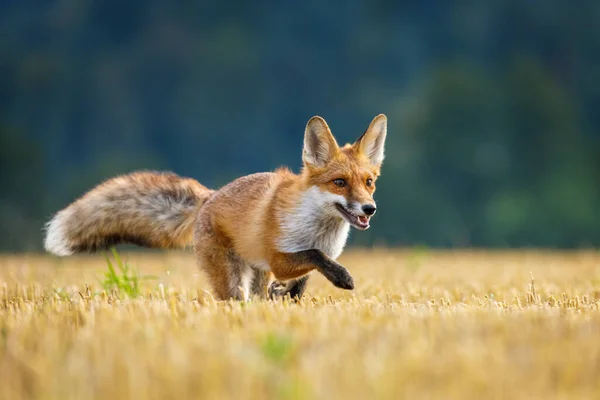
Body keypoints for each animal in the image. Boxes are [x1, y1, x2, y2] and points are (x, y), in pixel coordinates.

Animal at [43, 115, 390, 300]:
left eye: (369, 182)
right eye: (340, 182)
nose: (369, 208)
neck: (318, 229)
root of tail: (209, 196)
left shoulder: (293, 264)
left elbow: (303, 281)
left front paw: (289, 296)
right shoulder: (279, 258)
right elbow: (314, 256)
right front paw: (342, 277)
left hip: (254, 272)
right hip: (231, 278)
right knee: (234, 301)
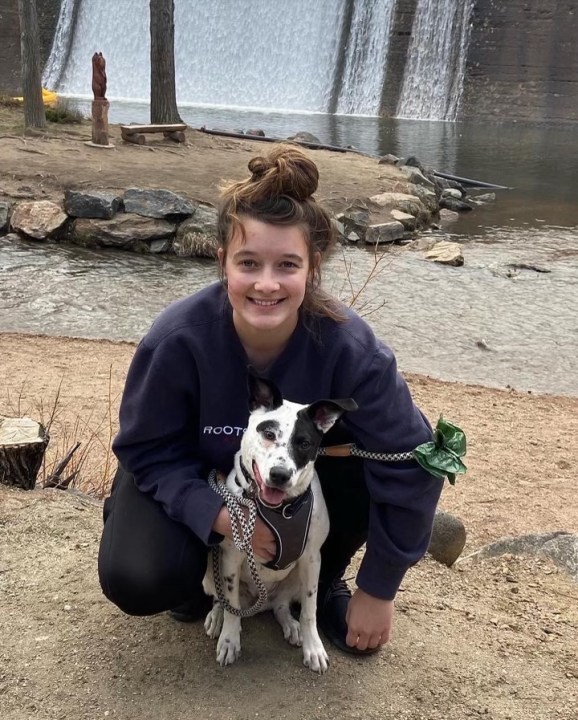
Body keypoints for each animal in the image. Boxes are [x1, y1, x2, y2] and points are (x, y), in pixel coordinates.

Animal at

> [ASSIGNMENT]
Down to the last line, reproduce the material above exactly; skip its images.

> [SOLUTION FOR THIS TASK]
Body keypoints for each animal in the image. Boxes are [x1, y1, x2, y2] and points are (x, y), in pixel coordinates.

Animal at [43, 115, 390, 300]:
left eye: (369, 182)
right eye: (340, 182)
nose: (369, 208)
neck: (318, 229)
root of tail: (209, 196)
left shoulder: (293, 264)
left elbow: (303, 281)
left front paw: (289, 296)
right shoulder: (279, 258)
right elbow: (314, 256)
right front paw: (342, 277)
left hip: (254, 272)
right hip: (231, 278)
right knee: (234, 301)
Body keypoints for each animal in the image. Boxes are [x1, y1, x2, y2] and points are (x, y), in pixel coordinates.

Animal at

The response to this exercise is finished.